Binh Tay Market started off life in what is now District 11 as a much smaller bazaar named Thi Ech Market. A wealthy Chinese entrepreneur named Quach Dam moved and extended the market in the 1920s, it becoming the two-floor building seen today.
Quach Dam led a classic rags-to-riches life and his bronze statue once stood at the centre of Binh Tay Market, surrounded by four dragons and four lions. The dragon and lion statues are still there, but now guard a glass altar dedicated to Quach Dam as his statue has moved to the citys Fine Arts Museum.
Inside the market, over two thousand stalls sell everything you could possibly want, and much more that you dont. Downstairs are piles of shrunken dried fish and upstairs floppy hats spill from the small stalls, narrowing an artery clogged with shoppers.
Curly and straight
Thien Hau is the Vietnamese name for the Taoist Goddess of the Sea, otherwise known as Mazu or Matsu.

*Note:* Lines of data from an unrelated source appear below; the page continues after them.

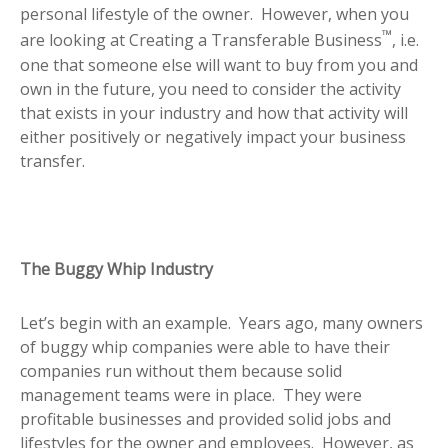
personal lifestyle of the owner. However, when you
™
are looking at Creating a Transferable Business
, i.e.
one that someone else will want to buy from you and
own in the future, you need to consider the activity
that exists in your industry and how that activity will
either positively or negatively impact your business
transfer.
The Buggy Whip Industry
Let’s begin with an example. Years ago, many owners
of buggy whip companies were able to have their
companies run without them because solid
management teams were in place. They were
profitable businesses and provided solid jobs and
lifestyles for the owner and employees. However, as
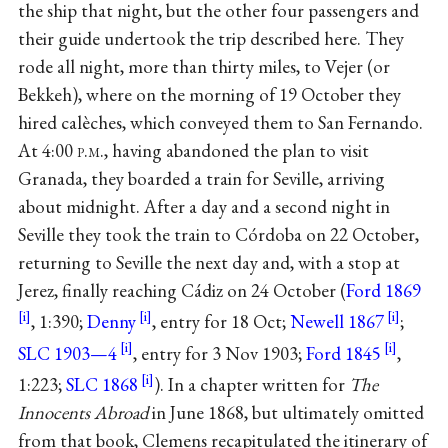
the ship that night, but the other four passengers and
their guide undertook the trip described here. They
rode all night, more than thirty miles, to Vejer (or
Bekkeh), where on the morning of 19 October they
hired calèches, which conveyed them to San Fernando.
At 4:00
p.m.
, having abandoned the plan to visit
Granada, they boarded a train for Seville, arriving
about midnight. After a day and a second night in
Seville they took the train to Córdoba on 22 October,
returning to Seville the next day and, with a stop at
Jerez, finally reaching Cádiz on 24 October (
Ford 1869
, 1:390;
Denny
, entry for 18 Oct;
Newell 1867
;
SLC 1903—4
, entry for 3 Nov 1903;
Ford 1845
,
1:223;
SLC 1868
). In a chapter written for
The
Innocents Abroad
in June 1868, but ultimately omitted
from that book, Clemens recapitulated the itinerary of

People believe Thien Hau saves sailors from a watery grave and her legend was brought to Vietnam with itsfirst Chinese settlers. They thought Thien Hau had ensured them a safe voyage from their homeland and so a pagoda was built in thanks. Ba Thien Hau Pagoda (710 Nguyen Trai, District 5) was the result and is one of Vietnams earliest surviving places of worship.

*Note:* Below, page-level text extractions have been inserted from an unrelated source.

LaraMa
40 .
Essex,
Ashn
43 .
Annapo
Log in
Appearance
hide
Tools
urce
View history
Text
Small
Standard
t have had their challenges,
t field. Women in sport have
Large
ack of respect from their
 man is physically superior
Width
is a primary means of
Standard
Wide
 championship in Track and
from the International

Behind an ordinary metal gate is an extraordinary roof, along which everyday people conduct their once everyday life beneath the slithering bellies of two dragons. Unlike some neglected pagodas, Ba Thien Hau is full of life. Square red pillars line an open courtyard, spiral incense sticks strung across the sky.
The air is choked with wispy white smoke as hundreds of incenses sticks, curly and straight, burn leisurely. Hanging from each one is a piece of paper on which a prayer is written. Like Mission Impossible, the messages self-destruct as the incense burns to its tip, sending the prayer to the heavens.